Episode summary
Scott Carden’s path from IT tinkerer to Head of Engineering at the NRMA shapes a systems-first approach to public EV charging. In this episode, he unpacks lessons from Erldunda’s off-grid fast-charging experiment, explains why tight integration (not just hardware) underpins reliability, and discusses how the NRMA mutual model enables coverage in locations where private CPOs won’t build.
From IT Tinkerer to Head of Engineering at the NRMA
Scott didn’t take the linear route: a teenage IT business, years in frontline roles, then a mechatronics degree as a mature-age student. His work across mines, hospitals, defence, and high-rise embedded networks gave him a whole-of-system perspective that he now applies to Australia’s EV network challenge — making fast charging reliable, equitable, and future-fit.
Key Takeaways
- Off-grid is possible — if integrated well. The Erldunda (NT) site progressed from “alpha” to “beta” to today’s “release candidate,” refining integration between solar, batteries, generators, and chargers.
- Integration equals reliability. EV chargers can spike from 0–100% load in a tenth of a second — faster than generators (and sometimes batteries) can respond — so tight control and coordination matter more than any single component
- The NRMA mutual model fills gaps. Unlike ROI-driven private operators, the NRMA can invest in less-commercial regional and remote links to ensure national coverage.
- Balance the network. The NRMA avoids “double-building” in towns with overlapping state and federal programs while targeting a charger roughly every 150 km along key corridors.
- Ultra-remote economics are challenging. In harsh locations, the energy needed to keep systems online can exceed what’s sold — proving coverage and reliability matter more than near-term profit.
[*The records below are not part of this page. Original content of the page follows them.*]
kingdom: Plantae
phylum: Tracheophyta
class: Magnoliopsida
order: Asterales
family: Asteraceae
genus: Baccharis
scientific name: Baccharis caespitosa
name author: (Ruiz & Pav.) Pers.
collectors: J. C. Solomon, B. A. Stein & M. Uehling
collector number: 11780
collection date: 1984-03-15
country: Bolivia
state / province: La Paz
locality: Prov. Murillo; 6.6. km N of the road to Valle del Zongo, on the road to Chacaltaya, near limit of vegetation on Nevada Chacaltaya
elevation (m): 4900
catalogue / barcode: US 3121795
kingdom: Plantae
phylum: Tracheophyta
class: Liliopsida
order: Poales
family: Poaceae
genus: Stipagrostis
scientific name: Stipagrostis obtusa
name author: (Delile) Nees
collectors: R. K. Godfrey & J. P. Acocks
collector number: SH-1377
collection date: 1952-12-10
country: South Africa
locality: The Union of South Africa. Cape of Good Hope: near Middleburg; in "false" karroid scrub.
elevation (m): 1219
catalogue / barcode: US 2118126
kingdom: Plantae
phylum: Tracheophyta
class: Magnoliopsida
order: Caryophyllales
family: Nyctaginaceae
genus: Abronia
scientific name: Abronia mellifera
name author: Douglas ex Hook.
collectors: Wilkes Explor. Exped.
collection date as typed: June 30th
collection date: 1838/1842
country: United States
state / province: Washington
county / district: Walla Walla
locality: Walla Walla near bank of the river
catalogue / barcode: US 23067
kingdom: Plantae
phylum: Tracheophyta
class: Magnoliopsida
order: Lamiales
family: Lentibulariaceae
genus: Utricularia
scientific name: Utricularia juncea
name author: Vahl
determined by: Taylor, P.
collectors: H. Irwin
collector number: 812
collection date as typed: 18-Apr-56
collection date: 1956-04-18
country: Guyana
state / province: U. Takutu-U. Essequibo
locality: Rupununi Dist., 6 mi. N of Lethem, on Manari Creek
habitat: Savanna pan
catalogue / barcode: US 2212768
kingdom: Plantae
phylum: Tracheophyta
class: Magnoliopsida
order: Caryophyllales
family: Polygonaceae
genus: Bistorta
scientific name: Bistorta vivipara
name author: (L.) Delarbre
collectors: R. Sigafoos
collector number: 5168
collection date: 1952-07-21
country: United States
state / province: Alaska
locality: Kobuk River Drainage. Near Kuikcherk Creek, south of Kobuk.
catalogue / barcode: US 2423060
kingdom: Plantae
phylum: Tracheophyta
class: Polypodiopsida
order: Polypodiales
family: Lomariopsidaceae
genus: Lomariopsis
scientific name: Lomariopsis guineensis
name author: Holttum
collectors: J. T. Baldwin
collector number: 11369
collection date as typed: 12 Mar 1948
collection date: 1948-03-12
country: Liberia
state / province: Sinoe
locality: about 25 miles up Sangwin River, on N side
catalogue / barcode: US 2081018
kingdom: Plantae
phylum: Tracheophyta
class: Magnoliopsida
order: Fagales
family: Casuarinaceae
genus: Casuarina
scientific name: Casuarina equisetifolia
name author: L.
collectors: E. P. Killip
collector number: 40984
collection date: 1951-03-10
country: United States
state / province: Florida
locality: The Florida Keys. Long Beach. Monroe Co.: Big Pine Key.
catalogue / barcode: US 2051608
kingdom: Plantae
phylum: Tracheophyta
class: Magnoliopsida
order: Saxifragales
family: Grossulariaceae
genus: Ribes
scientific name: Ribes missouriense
- Graduates lift outcomes. First-principles questions from new engineers often surface simpler, stronger solutions.
The Erldunda Experiment: Alpha → Release Candidate
When the NRMA unveiled the off-grid fast-charging station at Erldunda, NT, it was a world first — an ambitious attempt to operate DC fast chargers with no grid connection. Early designs combined Tritium fast chargers, battery storage, solar, and diesel backup. On paper it worked; in practice, uncoordinated systems caused trips under sudden load spikes.
Lessons from Erldunda informed a cleaner “beta” site at Nullarbor and a more stable “release candidate” back at Erldunda — with tighter set points, faster detection of charger demand, smarter generator synchronisation, and clearer fail-safe states. The result is a proof-of-concept for what’s technically achievable in Australia’s most challenging conditions.
Why the NRMA Builds Where Others Won’t
As a mutual organisation, the NRMA reinvests for members and the public good — allowing it to build the “hard-yards” links that make long-distance EV trips possible. From the east coast to Perth, the NRMA goal is a network that lets Australians choose their route — whether via the southern highways or the long way through the NT — while balancing metro and regional locations and maintaining roughly 150 km spacing between chargers.
Culture and Team
Scott’s team blends disciplined engineering with curiosity and first-principles thinking. Graduates are given real projects early and encouraged to question assumptions.
“Engineers love to overcomplicate problems. Sometimes a graduate asks the simplest question — and it’s the one everyone else overlooked.”
At the NRMA the culture of first principles, curiosity, and integration is key to deliver projects in settings as varied as Sydney CBD carparks and outback roadhouses.
What Actually Improves Uptime (Beyond Good Hardware)
- Driver-centred metrics: Track first-attempt start rate and median time-to-charge, not just fleet-wide uptime.
- Fast, coordinated controls: Align inverter, battery, and generator responses to pre-empt charger spikes.
- Versioned changes: Firmware rollouts in rings (canary → cohort → fleet) with auto-pause on regression signals.
- Observability: High-resolution telemetry by connector, error streak logic, and deduplicated alerts.
- Remote recovery first: Safe reboots, cache clears, and comms resets before sending field crews.
Why It Matters
Australia needs an EV charging backbone that gives drivers confidence to plan any trip. The NRMA approach — plugging network gaps, spacing sites sensibly, and designing for reliability — proves that dependable EV travel can extend beyond city limits and into Australia’s most remote regions.